[RECORDS SUPPLIED Boundary: Start]
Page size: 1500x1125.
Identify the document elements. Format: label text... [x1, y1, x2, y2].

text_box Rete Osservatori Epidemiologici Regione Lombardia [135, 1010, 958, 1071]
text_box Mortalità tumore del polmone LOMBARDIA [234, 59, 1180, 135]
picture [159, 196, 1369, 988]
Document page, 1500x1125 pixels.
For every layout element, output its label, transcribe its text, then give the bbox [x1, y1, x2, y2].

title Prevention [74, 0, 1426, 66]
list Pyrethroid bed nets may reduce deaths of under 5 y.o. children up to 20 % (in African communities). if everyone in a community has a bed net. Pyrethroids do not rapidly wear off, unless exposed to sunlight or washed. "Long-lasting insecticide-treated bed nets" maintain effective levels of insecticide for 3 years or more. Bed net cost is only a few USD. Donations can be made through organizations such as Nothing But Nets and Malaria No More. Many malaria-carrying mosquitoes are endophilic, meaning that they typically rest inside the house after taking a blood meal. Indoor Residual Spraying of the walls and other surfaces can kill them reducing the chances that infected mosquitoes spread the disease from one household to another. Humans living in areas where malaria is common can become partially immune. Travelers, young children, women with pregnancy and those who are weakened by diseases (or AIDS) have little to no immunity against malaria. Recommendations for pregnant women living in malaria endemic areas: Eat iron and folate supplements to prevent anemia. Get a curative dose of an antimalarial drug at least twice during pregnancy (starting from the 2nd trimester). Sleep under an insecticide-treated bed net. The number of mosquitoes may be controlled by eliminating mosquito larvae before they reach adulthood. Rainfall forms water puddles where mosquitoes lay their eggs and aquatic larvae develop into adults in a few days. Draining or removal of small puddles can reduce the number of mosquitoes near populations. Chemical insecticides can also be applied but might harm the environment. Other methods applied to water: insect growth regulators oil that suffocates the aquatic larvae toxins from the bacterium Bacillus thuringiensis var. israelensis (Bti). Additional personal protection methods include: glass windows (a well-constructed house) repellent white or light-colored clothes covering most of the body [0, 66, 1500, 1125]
[RECORDS SUPPLIED Boundary: End]
# TASK OBJECTIVE
In the records above, find the line with "Identify the document"; write out exactly that line and each one after it, stopping after the line with "Document page, 1500x1125 pixels.".

# FINISHED TASK
Identify the document elements. Format: label text... [x1, y1, x2, y2].

text_box Rete Osservatori Epidemiologici Regione Lombardia [135, 1010, 958, 1071]
text_box Mortalità tumore del polmone LOMBARDIA [234, 59, 1180, 135]
picture [159, 196, 1369, 988]
Document page, 1500x1125 pixels.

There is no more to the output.